Florida Attorney General Ashley Moody says her state’s efforts to purge LGBTQ books from school libraries is akin to protecting children from “Nazi propaganda,” according to a recent filing.
Moody filed the brief in a case involving a legal challenge to the Escambia County School Board’s efforts to remove books with LGBTQ content from shelves in compliance with Florida’s “Don’t Say Gay” law. The law not only prohibits LGBTQ content from classroom curriculum but makes it easier to remove books from libraries that are deemed to have “sexual” content or are considered “inappropriate” for minors.
One of the books removed from shelves was And Tango Makes Three, a children’s story based on real-life events about a same-sex penguin couple that hatches an egg together and raises its chick.
The book was recently banned by Lake County Public Schools in central Florida, only to be returned to shelves after the book’s authors filed a lawsuit.
While Lake County has permitted Tango to return to shelves, the overall law still allows for other titles with LGBTQ themes or characters to be restricted, and the authors’ lawsuit has been transferred to U.S. District Court for the Northern District of Florida, due to Escambia County’s decision to remove the book from its library collections.
At the same time, the county faces a separate lawsuit from free speech and expression advocate PEN America, publishing house Penguin Random House, LLC, authors whose works have been removed from libraries, and the parents of children in the county who object to the removal of those books.
The lawsuit contends that the book removals in Escambia County are a form of viewpoint discrimination based on ideological objections to the books’ contents or disagreement with their messages, violate the First Amendment rights of the parent plaintiffs and their children by restricting their right to receive information, and violate the Fourteenth Amendment by disproportionately targeting books by non-white and/or LGBTQ authors or books with themes relating to race, gender, or sexual orientation.
But Moody argues that Escambia County’s removal of books with LGBTQ content is justified, and the lawsuit against the county should be dismissed.
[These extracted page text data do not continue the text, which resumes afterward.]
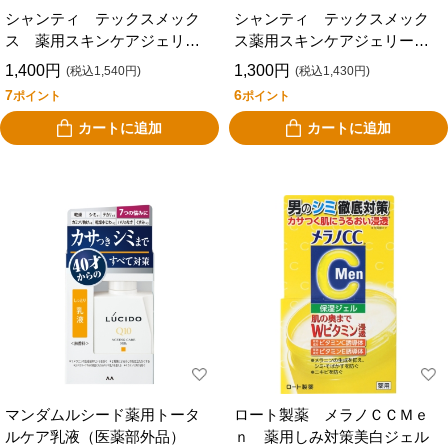
シャンティ テックスメック
シャンティ テックスメック
ス 薬用スキンケアジェリ
ス薬用スキンケアジェリーＡ
ー ＷＨ １５０ｍＬ
Ｃ １５０ｍＬ
1,400円
1,300円
(税込1,540円)
(税込1,430円)
7
6
ポイント
ポイント
カートに追加
カートに追加
マンダムルシード薬用トータ
ロート製薬 メラノＣＣＭｅ
ルケア乳液（医薬部外品）
ｎ 薬用しみ対策美白ジェル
“Plaintiffs challenge ‘the decisions of the Escambia County School Board (“the School Board”) to remove and restrict’ certain materials in ‘public school libraries within the Escambia County School District.’ The restrictions, Plaintiffs say, violate the First Amendment because the government may not restrict access to materials ‘based on viewpoint’ or ‘deny students access to ideas with which’ the ‘school board disagrees,'” Moody wrote.
“But public school systems make value-based judgments like that every day. They exclude materials like Nazi propaganda because they disagree that Nazis were wonderful, regardless of any educational value the materials may have.”
“Viewpoint-based educational choices are constitutionally permissible because public-school systems, including their libraries, convey the government’s message, and, when the government speaks, it may ‘regulate the content of…its own message,’ ‘including choosing not to speak and speaking through the removal of speech that the government disapproves,'” Moody continued.
“Plaintiffs — who include the authors and publishers of certain books restricted by Defendant — are free to take their concerns to the ballot box. But they have no constitutional right to inculcate Florida’s schoolchildren with their preferred ideas through Florida’s school libraries.”
More troublingly, Moody argues that schools and their libraries exist to push the “government’s message.”
“[F]lorida’s public-school libraries are a forum for government, not private, speech,” she writes in her brief. “And when the government speaks, it can freely select the views that it wants to express, including choosing not to speak and speaking through the removal of speech that the government disapproves.”
If the courts were to adopt Moody’s view of the government’s ability to censor ideas, it would have significant consequences, not only regarding the ability of students to access books in schools, but also for the First Amendment.
“It would upend 100 years of established First Amendment precedent,” Peter Bromberg, associate director of EveryLibrary, an anti-book banning organization, told USA Today. “This is such a far departure and would have such a ripple effect.”
Shalini Goel Agarwal, counsel for Protect Democracy, which is representing the Escambia County plaintiffs, said Moody appears to be arguing “that a school official has unfettered discretion to decide what is in the library, or what library books are taken out, and they can take them out for any reason at all, even for discriminatory reasons.”
Other critics of Moody’s argument note that such a view conflicts with the idea — promoted by Florida Gov. Ron DeSantis and other Republicans in the state — that the “Don’t Say Gay” law is intended to empower parental rights.
“There’s considerable irony in that those who seek to limit access to books in school libraries often say they’re fighting for parental rights,” Ken Paulson, the director of the Free Speech Center at Middle Tennessee State University, told the Tallahassee Democrat.
“If government speech determines what books can be in the library, the government is essentially saying your children can only see the ideas that the government has approved. That’s not parental rights — that’s authoritarianism.”